In theory, Shawn should have had enough access to the server environment (either by running the servers himself or asking someone to help him diagnose why an upload failed silently) that he should have had a reasonably quick answer to "why is this upload succeeding but not showing up?"

IMO, those lessons (why the upload worked in test but not in production) are significantly more important than "the image mime type was set to 'jpg' but should have been 'jpeg'" The bug is much more inconsequential to why the environment made it so hard to find the bug.

In my case, I had a situation where a desktop application was severely malfunctioning, but errors were not being logged. It took me multiple days to realize that the application was running out of file handles, and that log4net wouldn't log if it couldn't get a file handle. Even though the fix (reverting a very small bugfix) was simple; the real fix was to customize log4net to always keep the log file open. This way, if the application ran out of file handles, the error would be logged.

> Was Shawn able to access anything on the server that would confirm/deny that the image upload was coming through? Why did the image upload work in the test environment but not in the released version of the app? What was different about the test environment?

This reminds me of a product I worked on where several (in fact most) of the production-critical APIs (banking APIs, transfer APIs, etc.) had major undocumented differences between production and test instances to the point where if something was using them you just couldn't ever be sure that what you had was actually correct. Some of this stemmed from some of the APIs technically being mandated by law and there was no interest in actually making them good, but some of them were actual B2B solutions that just sucked for no apparent reason.

At points like these it's (IMO) quite defensible to build a very comprehensive adapter that basically does most of the surface work of the API you're using as best you know right now, i.e. almost pretends that it is the other system to a degree where you're re-implementing large parts of it.

Yup, that one paragraph left me scratching my head. In my mind the (very thinly described) image upload functionality should have failed regardless of configuration.

Maybe by "the images simply wouldn't upload." the author meant "did not display", and the file was being uploaded to the data store, was visible when viewed in the data store directly, but would not be displayed in app when requested.

I got the feeling that this is one of those 500-mile email[1] stories, where technical details are omitted for easier storytelling

[1] https://news.ycombinator.com/item?id=9338708

It's not the technical details that's omitted, though. The 500 mile email story told us about the debugging process and limitations imposed by the speed of light.

Shawn correctly points out that it's okay to get stuck for awhile: It happens to everyone. But he never actually has a lesson that he applies to his job.

In the 500 mile email story, the real lesson is has more to do with understanding the risks of upgrades and the need to manage them.

The relevant paragraph in the article bothers me a bit:

"I re-uploaded a version with improved error handling, but image uploads were failing without any feedback. You see, normally code screams its errors at you in red text - silence is the goal. Here silence was the problem."

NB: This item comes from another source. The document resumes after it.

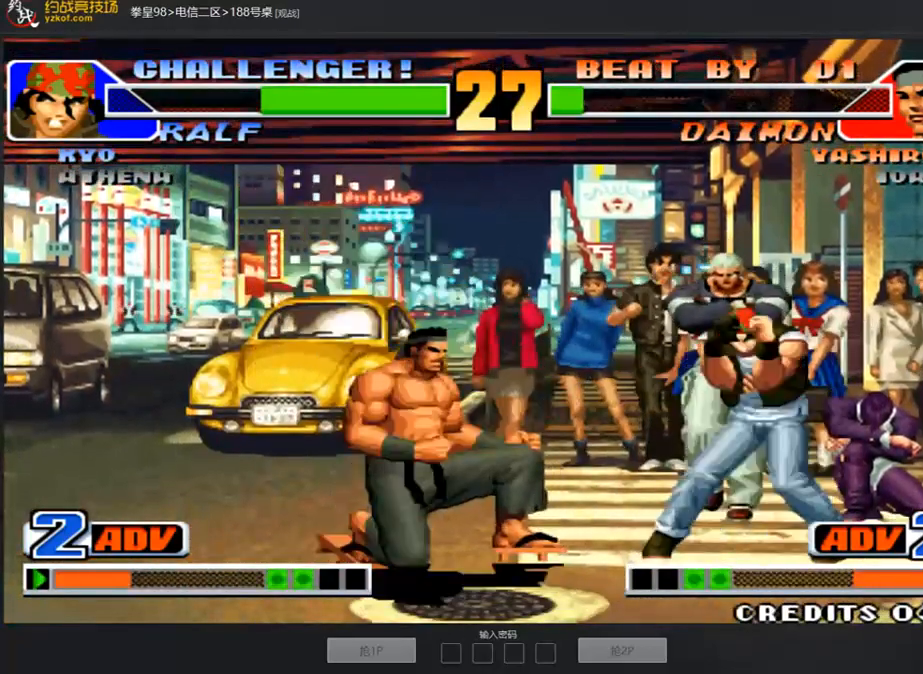
{"buttons": ["C"], "left_stick": "down-right", "events": [[17, "C", "down"], [151, "C", "up"], [486, "C", "down"]]}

Silence is not quite the goal. Too many developers think silence is the goal, but the goal is actually accuracy. If there's no error, yes, it should be silent. If there's an error that affects the user, there should be a big red alert box. I believe developers should come to love error messages. Well written error messages reveal causes quickly and save everyone a lot of time.

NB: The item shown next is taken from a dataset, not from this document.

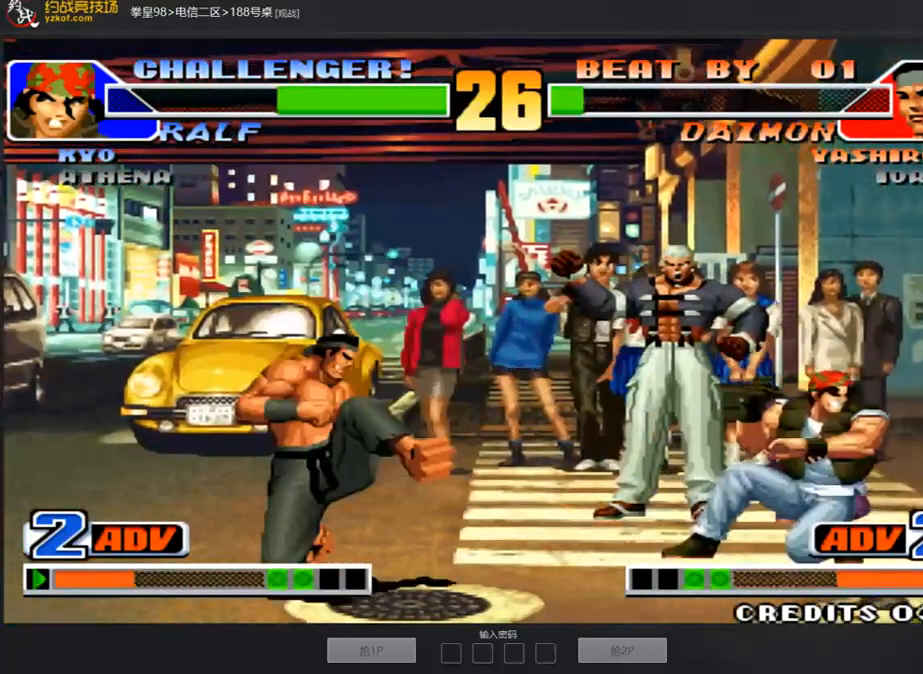
{"buttons": [], "left_stick": "left", "events": [[118, "C", "up"], [436, "left_stick", "left"]]}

I hope this developer has learned to show error messages more often. That would be a great outcome.

I would say it should be a big red alert box with a simple error code that the end user can reference when trying to find help.

The applications (CLIs, native, web, etc) I've seen that present me with non-actionable errors is a perpetual source of irritation.

"Failed to open file"

"File could not be uploaded"

etc

Not only are these useless to the user who can't do a thing about them except try the same thing again, they're useless to the developer or support engineer who might be trying to help them.

Related, the "oops, something went wrong" error messages absolutely infuriate me. Something about the tone, like a child spilling milk, and the uselessness of the message get under my skin.